CABI scientists have led new research which highlights the safety of a classical biological control agent against the devastating invasive fruit fly Drosophila suzukii which attacks over 150 wild and cultivated fruits, including cherries, blueberries and strawberries, as well as the fruits of ornamental plants.

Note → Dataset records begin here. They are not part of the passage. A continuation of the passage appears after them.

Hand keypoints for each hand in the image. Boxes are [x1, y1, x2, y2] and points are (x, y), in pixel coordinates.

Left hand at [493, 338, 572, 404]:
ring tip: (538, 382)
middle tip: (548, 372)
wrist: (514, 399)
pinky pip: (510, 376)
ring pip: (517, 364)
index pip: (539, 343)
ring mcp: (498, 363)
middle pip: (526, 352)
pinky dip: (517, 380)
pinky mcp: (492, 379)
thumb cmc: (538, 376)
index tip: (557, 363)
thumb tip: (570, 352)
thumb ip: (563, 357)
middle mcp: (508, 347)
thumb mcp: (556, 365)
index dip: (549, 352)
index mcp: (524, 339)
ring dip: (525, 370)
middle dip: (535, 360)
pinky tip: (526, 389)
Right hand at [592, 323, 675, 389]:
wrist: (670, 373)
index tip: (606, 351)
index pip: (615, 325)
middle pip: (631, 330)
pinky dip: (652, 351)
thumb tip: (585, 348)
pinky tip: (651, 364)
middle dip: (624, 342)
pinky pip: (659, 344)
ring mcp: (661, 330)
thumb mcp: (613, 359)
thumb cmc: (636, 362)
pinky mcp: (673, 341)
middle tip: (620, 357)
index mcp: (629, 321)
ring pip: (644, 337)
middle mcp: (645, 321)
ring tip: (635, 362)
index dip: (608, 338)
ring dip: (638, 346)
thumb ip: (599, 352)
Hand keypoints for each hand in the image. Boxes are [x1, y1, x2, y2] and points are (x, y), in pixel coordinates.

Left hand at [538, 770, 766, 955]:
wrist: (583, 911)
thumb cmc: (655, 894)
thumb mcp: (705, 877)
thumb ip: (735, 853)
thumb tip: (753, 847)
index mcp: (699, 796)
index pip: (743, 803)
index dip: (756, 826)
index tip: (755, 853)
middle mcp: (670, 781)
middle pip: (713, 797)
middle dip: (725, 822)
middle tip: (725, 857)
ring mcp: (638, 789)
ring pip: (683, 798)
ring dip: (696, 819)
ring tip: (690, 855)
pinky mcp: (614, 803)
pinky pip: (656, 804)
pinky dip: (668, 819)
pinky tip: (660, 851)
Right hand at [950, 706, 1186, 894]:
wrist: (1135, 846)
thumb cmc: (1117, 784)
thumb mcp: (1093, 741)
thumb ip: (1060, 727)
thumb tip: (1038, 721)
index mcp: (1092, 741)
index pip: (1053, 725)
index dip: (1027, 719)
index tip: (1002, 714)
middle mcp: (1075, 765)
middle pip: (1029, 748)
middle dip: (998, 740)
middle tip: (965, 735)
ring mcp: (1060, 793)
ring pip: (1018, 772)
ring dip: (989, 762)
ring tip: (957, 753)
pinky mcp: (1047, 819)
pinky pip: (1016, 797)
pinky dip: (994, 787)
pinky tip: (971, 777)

Drosophila suzukii, or commonly called Spotted Wing Drosophila, is a frugivorous insect native to Eastern Asia that was accidentally introduced to the Americas and Europe in the 2000s, where it rapidly spread. Unlike sympatric Drosophila species in invaded areas, D. suzukii females are able to lay eggs inside unwounded ripening fruits due to their specialized egg-laying organ that is equipped with saw teeth, providing it with a unique niche virtually free from competition.
The resulting high abundance of D. suzukii is leading to extensive damage, making it a major problem for fruit growers, especially in the soft fruit industry.
Field cage releases of the parasitoid G1 Ganaspis cf. brasiliensis carried out in two regions of Switzerland in August 2021 supports findings from previously conducted laboratory-based experiments and the low risk for non-target effects on native Drosophila spp.
The study, carried out with colleagues from the Repubblica e Cantone Ticino, Agroscope, and the Institute of Agricultural Sciences (IAS) of ETH Zurich, and – all in Switzerland, revealed that larvae of the target species D. suzukii feeding in fresh fruits was readily parasitized and of 957 emerging parasitoids, only one was from larvae of the non-target species D. melanogaster feeding on decomposing fruits.
Released parasitoids had the choice to parasitize either D. suzukii larvae in fresh fruits, blueberries or elderberries, or the non-target native species D. melanogaster in decomposing fruits, which is their natural habitat."
Dr Lukas Seehausen, Study Lead Researcher, CABI
"The results were unequivocal in that parasitism of D. suzukii larvae feeding in fresh fruits was on average 15%, whereas only one parasitoid emerged from D. melanogaster feeding on decomposing fruits, which is a mere 0.02% parasitism.
"The results achieved under semi-field conditions supports findings from previous laboratory experiments that the parasitoid G1 G. cf. brasiliensis is highly specific to D. suzukii larvae feeding in fresh fruits and parasitism of the closely related D. melanogaster naturally feeding on decomposing fruits is very rare.
"Because in its invaded range, D. suzukii is the only Drosophila species that can attack and develop in undamaged fresh fruits, we conclude that possible non-target impacts are a low and acceptable risk for the control of the destructive invasive spotted wing drosophila."
Seehausen, M. L., et al. (2022) Large-arena field cage releases of a candidate classical biological control agent for spotted wing drosophila suggest low risk to non-target species. Journal of Pest Science. doi.org/10.1007/s10340-022-01487-3.